# EXERCISE OBJECTIVE
Answer these questions from the text below about TEI encoding for the Shakespeare Quartos Archive:
1. What kind of region does the current zone tag allow?
2. What two things can an SQA panel display for a given page in a quarto?
3. How are pages usually represented in TEI to solve problems of overlapping hierarchies?

We decided to use TEI for the Shakespeare Quartos Archive
(henceforth called SQA) for the predictable reasons—
the advancement of a the common standard with
the concomitant potential for interoperability of the data
with a variety of interfaces and the promise of data persistence
across systems over time. We hoped that the
page-image features of the P5 standard (e.g. facsimile,
surface, and zones tags) would make up for what was
sorely lacking in earlier iterations of the standard. We
were, as anyone who has worked extensively with the
standard might predict, disappointed but not despairing.
I do not regret the decision to use TEI P5 for the archive.
There are, after all, few reasonable alternatives at present.
However, it is clear that TEI has not yet sufficiently
evolved the ability to encode data in images with even
the flexibility of the early versions of HTML. In this paper
I will discuss three functions in particular that proved
unnecessarily difficult to implement: processing structurally
coded XML for display in a page-centric interface,
identifying regions within images, and integrating
user-generated annotations into the data model of TEI.
My first complaint is more of a quibble than a real problem,
but it is one I know many share. The current zone
tag allows only for rectangular regions. Lou Bernard
and others on the various TEI listservs have argued that
this is all that is really necessary and that other XML
schemas, like SVG, can be imported to handle anything
else. I appreciate the desire for simplicity in the schema,
but I question whether providing for a very limited shape
(the rectangle) and then forcing users to import entirely
new schemas to achieve the sort of functionality allowable
even by HTML is really all that simple. I would disagree with, but could respect, a decision to leave shape
descriptions out of TEI altogether; such a decision, at
least, would be consistent with the stated goal of simplicity.
But, surely, if the standard is going to natively
support one and only one sort of shape, a set of three
or more coordinate-pairs defining a polygon is a better
choice. Of course, for curves and circles this might also
be insufficient, but it is at least possible to approximate a
circle with a series of points. I do not know how to make
a circle with a square.
Additionally, as in so many projects, the problem of
overlapping hierarchies has plagued the encoding and
processing of the Shakespeare Quartos Archive. SQA
presents the user with a desktop-like environment of
draggable, resizable panels that can display, for a given
page in a quarto, either a digital image or a textual transcript.
The user, through the use of navigational buttons,
can advance forward through the quarto, reading the
page images or the transcripts in order. Such an interface
is relatively common in image-based editions, but
seems needlessly complicated to produce in TEI where
pages, in order to solve problems of overlapping hierarchies,
are usually represented as empty milestones. This
is a familiar problem in TEI encoding, of course, and has
proven so bothersome as to be the subject of a special
interest group of the organization. Various attempts at
solving this problem through segmented tags or concurrent
hierarchies of various sorts are still being discussed,
but the use of an empty milestone tag for page breaks is,
while not a universally accepted solution, probably the
most common one.

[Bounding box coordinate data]
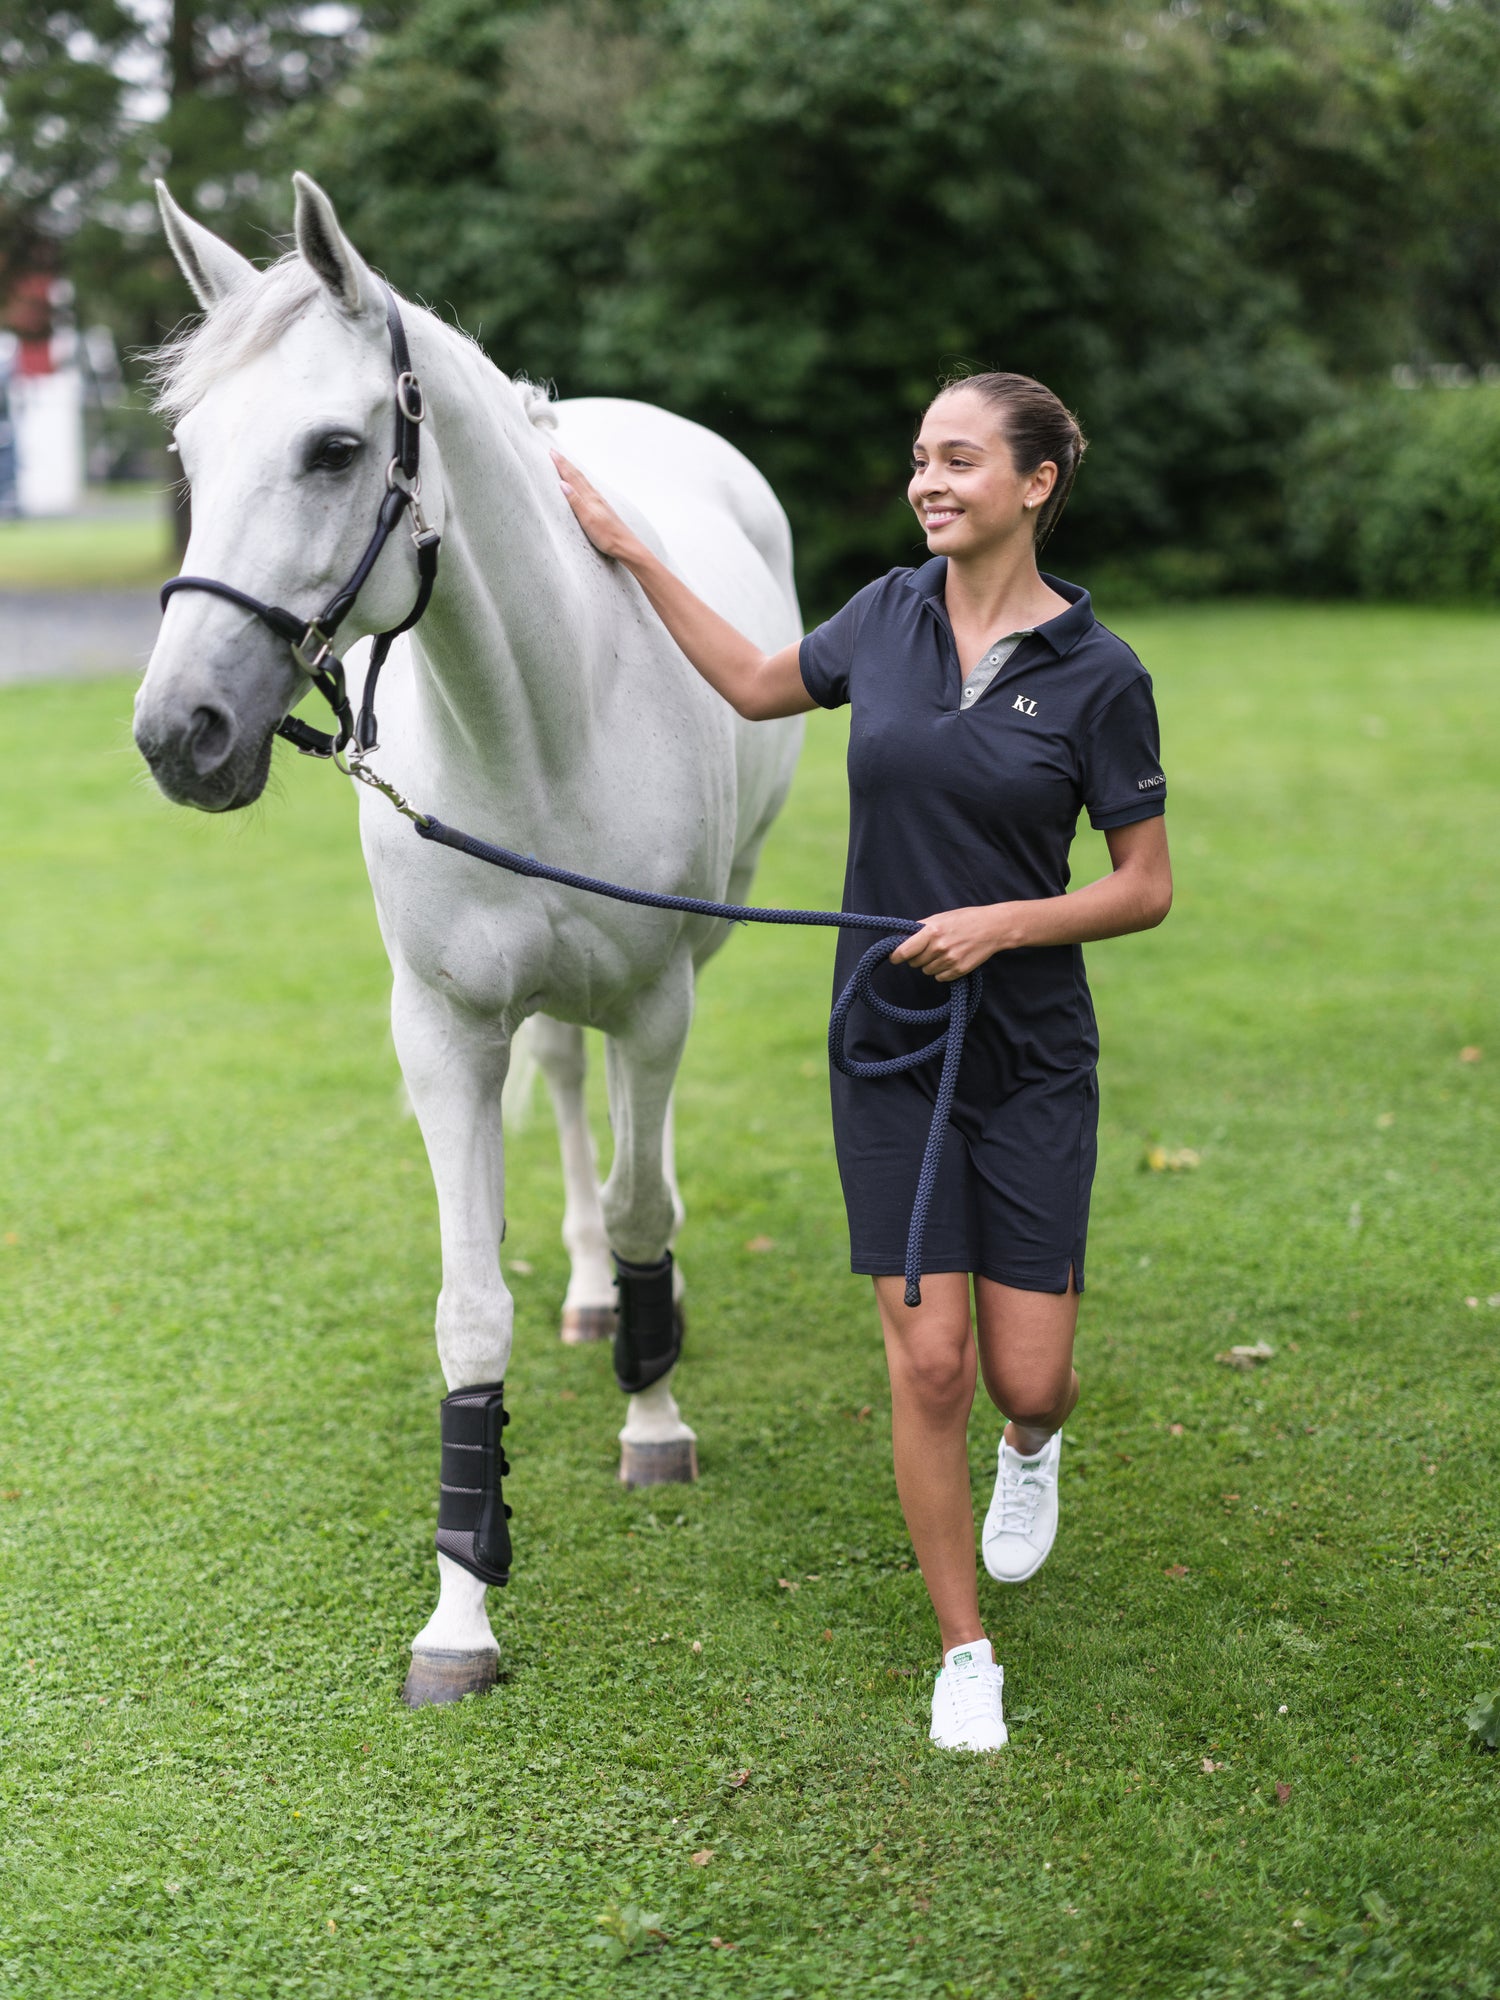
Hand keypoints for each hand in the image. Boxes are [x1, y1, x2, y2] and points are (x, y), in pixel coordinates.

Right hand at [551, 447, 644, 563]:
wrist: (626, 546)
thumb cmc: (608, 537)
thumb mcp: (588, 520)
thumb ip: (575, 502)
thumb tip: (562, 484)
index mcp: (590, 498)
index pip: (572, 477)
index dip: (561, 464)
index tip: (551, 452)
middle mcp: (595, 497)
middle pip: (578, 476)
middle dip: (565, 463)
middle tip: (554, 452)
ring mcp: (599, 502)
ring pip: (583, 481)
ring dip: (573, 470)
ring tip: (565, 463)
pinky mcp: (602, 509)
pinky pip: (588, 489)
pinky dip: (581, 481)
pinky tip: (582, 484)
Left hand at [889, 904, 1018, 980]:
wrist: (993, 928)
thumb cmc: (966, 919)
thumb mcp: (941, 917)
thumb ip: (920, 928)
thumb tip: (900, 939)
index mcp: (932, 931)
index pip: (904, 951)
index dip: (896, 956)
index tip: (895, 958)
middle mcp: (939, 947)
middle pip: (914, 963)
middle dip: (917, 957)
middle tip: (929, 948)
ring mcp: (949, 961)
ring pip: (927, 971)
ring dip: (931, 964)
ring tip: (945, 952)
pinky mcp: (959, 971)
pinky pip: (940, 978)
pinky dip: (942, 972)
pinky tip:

# WORKED SOLUTION
1. Only rectangular regions.
2. A digital image or a textual transcript.
3. As empty milestones.